It is hard to say exactly what these moments of near death and injury mean in kayaking; whether they are supposed to shed light on something you did wrong or are just an inherent risk is something we may just never know. Some people never seem to be injured, while there are many who are no longer with us, due to both injury and death. There are a fair number of people who I have paddled with who will never step foot in a boat again, and though I have just a small dose of what that may feel like I see how deep the hole goes. Now when I think of friends who are removed from the paddling community, it saddens me deeply to know the pain they must have felt, the emptiness of no longer being able to do the thing they loved so much, and the power they had to move on. I send my deepest condolence to anyone who has been injured or killed kayaking.
It makes me question whether it is all worth it. While it is tragic to be taken from the river, the worse tragedy perhaps is to never have experienced it at all. I don't want to arrive at death with an intact body, because that meant I never used it, I never saw what there was to see, never felt what there is to feel. My friend has a saying: Those who feel it know it. Without having actually experienced it there is no real way to say what it would have been like. And that is what drives me. I will slowly widdle my body away until all that is left is cycling and yoga, and hey, those two things are pretty sweet. I will do whatever I can to keep my body as fresh and alive as possible in this moment, but I do not fool myself into believing that I can somehow stave off injury or death. Both are certainly inevitable. All you can do is prevent and recover as effectively as possible to remain as fully able as possible.
I went to the physical therapist, Kory Felkner, and he was quite surprised that I had full range of motion and almost full strength. The next six weeks are critical, he said I could start kayaking easy stuff in 2 weeks, but I will probably give it 4 because of a 10 day commitment to a rafting trip on the MF Salmon.
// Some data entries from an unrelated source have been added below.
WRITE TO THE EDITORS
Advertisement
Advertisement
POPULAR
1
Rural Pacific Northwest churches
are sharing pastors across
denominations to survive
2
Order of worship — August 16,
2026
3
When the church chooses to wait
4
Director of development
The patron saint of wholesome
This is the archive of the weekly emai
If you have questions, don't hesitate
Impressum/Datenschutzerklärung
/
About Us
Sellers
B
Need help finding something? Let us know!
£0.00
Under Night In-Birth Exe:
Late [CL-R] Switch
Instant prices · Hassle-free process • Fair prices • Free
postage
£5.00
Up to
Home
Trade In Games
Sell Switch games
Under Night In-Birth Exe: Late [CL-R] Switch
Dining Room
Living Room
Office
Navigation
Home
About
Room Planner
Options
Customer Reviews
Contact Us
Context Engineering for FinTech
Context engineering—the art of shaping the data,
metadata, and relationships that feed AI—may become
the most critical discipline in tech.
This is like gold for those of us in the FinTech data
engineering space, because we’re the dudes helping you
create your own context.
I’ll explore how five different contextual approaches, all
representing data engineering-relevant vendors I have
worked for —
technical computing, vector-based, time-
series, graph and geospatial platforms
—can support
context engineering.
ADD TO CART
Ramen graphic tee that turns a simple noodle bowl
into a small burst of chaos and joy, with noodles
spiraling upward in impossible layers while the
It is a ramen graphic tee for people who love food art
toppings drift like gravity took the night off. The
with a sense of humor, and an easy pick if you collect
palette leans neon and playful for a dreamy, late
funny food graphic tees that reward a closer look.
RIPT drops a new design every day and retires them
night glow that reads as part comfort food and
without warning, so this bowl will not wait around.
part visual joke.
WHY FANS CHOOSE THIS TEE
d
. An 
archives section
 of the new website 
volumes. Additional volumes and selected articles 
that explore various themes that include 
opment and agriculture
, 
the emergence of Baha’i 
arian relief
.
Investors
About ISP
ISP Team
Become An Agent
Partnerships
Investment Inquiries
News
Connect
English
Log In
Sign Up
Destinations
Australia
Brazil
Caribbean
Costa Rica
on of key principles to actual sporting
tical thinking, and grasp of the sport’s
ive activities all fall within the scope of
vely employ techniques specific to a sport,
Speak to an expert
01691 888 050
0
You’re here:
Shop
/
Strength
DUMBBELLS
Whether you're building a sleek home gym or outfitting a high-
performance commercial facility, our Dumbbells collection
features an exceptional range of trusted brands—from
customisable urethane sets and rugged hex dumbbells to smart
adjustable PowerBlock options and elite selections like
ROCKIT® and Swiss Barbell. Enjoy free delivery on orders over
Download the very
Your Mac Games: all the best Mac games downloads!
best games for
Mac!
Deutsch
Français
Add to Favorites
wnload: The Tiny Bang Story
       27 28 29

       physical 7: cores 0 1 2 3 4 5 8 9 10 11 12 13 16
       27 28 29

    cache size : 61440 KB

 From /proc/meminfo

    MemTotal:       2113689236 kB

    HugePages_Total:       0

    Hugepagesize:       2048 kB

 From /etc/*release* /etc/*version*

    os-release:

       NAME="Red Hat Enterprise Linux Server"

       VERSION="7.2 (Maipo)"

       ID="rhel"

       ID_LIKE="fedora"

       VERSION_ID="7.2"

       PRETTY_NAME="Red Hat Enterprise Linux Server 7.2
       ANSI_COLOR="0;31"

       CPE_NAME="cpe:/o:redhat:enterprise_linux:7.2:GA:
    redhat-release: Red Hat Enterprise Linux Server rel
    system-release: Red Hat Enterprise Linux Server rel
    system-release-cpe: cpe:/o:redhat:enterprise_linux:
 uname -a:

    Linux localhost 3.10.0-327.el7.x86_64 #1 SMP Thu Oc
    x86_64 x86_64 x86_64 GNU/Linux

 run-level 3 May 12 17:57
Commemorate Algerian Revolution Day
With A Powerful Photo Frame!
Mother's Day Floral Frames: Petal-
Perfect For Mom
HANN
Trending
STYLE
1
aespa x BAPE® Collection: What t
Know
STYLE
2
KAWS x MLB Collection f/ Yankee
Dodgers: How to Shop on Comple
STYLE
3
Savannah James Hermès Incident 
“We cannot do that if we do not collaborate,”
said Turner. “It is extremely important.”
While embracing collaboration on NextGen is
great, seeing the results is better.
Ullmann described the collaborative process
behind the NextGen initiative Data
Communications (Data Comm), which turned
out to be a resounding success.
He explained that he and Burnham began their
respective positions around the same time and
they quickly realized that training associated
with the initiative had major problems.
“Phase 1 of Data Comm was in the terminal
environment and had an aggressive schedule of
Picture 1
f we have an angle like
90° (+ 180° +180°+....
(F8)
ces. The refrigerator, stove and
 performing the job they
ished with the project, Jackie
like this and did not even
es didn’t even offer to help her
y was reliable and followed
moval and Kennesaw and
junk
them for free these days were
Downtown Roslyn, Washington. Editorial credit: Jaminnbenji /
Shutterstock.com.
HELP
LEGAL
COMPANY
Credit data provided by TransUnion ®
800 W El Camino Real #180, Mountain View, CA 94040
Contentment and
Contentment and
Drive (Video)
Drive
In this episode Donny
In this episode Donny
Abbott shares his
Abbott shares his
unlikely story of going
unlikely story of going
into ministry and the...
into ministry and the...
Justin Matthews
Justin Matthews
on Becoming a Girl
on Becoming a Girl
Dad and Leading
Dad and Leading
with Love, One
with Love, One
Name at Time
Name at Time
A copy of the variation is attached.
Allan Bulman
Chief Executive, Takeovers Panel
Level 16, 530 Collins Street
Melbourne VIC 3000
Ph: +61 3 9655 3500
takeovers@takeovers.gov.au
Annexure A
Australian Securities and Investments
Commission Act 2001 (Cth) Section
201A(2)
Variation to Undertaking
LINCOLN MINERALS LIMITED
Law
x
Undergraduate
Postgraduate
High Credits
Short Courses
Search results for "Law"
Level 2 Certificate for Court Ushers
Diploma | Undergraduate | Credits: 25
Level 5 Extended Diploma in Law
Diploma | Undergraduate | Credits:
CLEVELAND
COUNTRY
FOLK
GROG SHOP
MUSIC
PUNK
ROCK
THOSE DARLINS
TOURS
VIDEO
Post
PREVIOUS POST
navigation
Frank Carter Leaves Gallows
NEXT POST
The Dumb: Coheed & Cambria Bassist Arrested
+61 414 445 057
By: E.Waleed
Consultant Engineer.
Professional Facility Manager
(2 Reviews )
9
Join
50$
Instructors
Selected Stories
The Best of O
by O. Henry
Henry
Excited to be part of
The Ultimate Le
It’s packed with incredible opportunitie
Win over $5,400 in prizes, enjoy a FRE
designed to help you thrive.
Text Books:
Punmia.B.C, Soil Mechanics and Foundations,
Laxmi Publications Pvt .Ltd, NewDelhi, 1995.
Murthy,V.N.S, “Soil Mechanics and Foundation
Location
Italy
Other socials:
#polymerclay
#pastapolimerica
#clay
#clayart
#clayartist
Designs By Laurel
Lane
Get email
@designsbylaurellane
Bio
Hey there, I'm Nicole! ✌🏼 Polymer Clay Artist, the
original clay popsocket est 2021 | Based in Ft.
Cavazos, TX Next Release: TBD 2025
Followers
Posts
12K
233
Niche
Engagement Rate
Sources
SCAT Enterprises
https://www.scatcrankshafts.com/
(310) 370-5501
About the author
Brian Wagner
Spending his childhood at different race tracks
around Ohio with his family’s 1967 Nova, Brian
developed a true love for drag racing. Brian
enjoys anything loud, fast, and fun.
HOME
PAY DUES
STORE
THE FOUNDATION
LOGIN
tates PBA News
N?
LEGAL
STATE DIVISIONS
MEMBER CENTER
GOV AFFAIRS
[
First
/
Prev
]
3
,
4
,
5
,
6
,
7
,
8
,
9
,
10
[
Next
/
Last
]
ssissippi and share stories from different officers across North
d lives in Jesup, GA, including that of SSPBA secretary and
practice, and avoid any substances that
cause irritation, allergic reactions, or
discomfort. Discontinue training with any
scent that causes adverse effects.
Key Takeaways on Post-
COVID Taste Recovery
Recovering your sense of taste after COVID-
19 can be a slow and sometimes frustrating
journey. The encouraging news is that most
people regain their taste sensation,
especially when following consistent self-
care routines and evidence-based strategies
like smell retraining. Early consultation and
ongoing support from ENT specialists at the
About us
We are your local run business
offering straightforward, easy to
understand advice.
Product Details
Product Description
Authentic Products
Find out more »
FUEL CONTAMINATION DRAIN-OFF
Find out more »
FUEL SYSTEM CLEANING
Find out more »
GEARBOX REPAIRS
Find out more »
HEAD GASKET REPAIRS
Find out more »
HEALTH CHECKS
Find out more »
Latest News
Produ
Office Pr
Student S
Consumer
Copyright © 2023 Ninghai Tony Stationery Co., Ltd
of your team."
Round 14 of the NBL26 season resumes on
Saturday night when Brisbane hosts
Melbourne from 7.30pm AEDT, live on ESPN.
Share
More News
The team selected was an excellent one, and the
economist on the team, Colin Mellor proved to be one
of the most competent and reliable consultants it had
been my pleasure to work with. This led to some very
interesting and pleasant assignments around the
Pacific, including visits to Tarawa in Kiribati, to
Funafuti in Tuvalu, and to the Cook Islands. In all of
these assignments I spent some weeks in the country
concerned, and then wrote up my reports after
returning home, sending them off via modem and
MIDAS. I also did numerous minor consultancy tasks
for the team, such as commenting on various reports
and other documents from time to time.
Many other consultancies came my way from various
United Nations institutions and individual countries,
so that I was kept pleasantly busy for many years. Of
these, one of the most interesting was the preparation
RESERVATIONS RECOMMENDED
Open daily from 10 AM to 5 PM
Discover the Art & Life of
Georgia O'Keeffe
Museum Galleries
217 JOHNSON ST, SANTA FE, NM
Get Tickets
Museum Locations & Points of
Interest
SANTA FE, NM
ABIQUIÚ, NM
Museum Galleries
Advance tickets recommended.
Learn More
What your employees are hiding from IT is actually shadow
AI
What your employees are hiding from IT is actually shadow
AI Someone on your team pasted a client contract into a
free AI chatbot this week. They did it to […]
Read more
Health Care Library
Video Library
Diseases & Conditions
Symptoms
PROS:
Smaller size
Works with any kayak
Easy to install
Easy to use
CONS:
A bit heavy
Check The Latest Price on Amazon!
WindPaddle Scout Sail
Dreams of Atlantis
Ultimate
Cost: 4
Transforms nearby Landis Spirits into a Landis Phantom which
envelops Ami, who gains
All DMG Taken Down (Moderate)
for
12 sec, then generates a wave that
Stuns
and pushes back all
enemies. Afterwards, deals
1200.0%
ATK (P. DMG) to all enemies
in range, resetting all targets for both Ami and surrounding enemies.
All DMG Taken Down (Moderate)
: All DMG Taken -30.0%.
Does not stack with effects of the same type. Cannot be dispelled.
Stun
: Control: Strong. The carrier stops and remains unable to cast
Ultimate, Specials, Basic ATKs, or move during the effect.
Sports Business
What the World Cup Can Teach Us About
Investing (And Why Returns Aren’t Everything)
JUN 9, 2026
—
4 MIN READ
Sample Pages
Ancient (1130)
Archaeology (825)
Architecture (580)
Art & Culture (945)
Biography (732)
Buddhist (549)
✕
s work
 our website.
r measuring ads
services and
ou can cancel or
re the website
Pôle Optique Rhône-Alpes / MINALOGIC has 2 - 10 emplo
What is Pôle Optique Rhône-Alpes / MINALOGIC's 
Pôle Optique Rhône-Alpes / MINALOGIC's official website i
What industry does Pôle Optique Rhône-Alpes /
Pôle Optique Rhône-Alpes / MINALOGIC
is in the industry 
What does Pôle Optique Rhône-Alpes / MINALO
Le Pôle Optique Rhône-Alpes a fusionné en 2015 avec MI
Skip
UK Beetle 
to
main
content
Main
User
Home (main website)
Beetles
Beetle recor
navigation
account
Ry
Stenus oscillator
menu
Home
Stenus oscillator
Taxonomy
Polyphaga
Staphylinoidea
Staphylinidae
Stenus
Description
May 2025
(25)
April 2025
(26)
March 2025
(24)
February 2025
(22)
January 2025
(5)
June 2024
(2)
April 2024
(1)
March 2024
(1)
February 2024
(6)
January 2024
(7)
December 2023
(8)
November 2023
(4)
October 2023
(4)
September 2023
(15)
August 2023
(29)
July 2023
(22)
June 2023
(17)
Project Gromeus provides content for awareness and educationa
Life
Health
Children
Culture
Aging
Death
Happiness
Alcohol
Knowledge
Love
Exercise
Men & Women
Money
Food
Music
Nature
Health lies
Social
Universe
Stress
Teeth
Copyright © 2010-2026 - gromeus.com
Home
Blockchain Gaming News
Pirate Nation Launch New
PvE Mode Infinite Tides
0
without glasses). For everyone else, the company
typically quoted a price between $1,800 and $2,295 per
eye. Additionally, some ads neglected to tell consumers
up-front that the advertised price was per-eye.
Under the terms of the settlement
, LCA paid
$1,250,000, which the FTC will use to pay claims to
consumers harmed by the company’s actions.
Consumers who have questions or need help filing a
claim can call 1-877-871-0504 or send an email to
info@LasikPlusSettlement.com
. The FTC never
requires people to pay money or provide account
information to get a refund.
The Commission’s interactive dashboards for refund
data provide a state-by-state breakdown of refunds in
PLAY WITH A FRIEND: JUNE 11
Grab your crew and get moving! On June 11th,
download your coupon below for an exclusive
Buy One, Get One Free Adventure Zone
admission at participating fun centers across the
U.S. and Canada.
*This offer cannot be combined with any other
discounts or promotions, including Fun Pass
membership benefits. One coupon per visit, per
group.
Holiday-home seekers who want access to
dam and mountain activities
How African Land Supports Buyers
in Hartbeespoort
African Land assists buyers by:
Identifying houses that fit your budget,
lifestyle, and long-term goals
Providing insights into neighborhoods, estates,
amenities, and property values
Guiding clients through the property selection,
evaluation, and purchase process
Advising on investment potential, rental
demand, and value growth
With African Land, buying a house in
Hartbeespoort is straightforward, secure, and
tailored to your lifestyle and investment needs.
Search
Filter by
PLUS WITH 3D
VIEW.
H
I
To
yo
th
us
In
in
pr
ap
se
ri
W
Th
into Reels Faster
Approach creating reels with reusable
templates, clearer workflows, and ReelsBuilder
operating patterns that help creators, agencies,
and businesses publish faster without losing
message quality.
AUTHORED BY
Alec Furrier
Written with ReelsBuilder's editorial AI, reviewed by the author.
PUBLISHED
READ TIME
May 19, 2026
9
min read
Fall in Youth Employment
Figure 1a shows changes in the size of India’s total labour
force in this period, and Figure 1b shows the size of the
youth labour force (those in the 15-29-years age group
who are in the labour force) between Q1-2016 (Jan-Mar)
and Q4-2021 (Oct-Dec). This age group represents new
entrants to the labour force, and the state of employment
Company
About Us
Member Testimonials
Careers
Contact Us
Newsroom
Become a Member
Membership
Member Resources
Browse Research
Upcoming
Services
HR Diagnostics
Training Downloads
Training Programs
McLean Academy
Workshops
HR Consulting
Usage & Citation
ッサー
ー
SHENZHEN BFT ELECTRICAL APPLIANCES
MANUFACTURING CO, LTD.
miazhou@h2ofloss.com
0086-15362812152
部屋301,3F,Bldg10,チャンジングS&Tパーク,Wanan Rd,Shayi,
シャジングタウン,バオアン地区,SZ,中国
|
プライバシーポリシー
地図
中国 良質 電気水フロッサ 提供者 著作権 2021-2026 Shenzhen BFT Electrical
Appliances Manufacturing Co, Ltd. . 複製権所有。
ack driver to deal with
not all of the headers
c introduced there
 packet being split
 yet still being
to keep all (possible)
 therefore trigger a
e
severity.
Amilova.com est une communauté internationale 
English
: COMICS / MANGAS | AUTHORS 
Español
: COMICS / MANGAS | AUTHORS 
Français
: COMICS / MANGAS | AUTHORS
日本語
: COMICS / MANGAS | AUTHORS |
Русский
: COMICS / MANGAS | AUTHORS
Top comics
|Getting ready for the first ride of the year.|
I have some workouts to do
And I am supposed to take Ibuprofen in the morning and night, do these exercises, then ice my shoulder for 10-15 minutes to reduce swelling. I am also taking Arnica.
So that is where I am at now. I am cycling again today, up to Spanish Peak, a 25 mile ride that gains a few thousand feet. It is good to have something else that I love to fall back to. I will spend my time on the bike listening to music and a UC Berkeley class, Psych 107:Psychology of Buddhism.
|The view as I leave the house|
Who knows exactly what this rehabilitation will mean. My whole life has been flipped upside down in the last few weeks and it seems like my body sometimes asks for a break in a really aggressive way. Now I have to listen. Now I will have much more time to contemplate my future, my past, and mostly this very present moment. I look forward to the challenge that lays before me, and hope I too have the strength to make it through a new person, perhaps a little wiser, perhaps a little stronger. So many people have gone through injuries like this and I pay homage to them as I too walk the journey back to health, realizing that my injury pales in comparison to what others have lost but needs my diligence and attention nonetheless.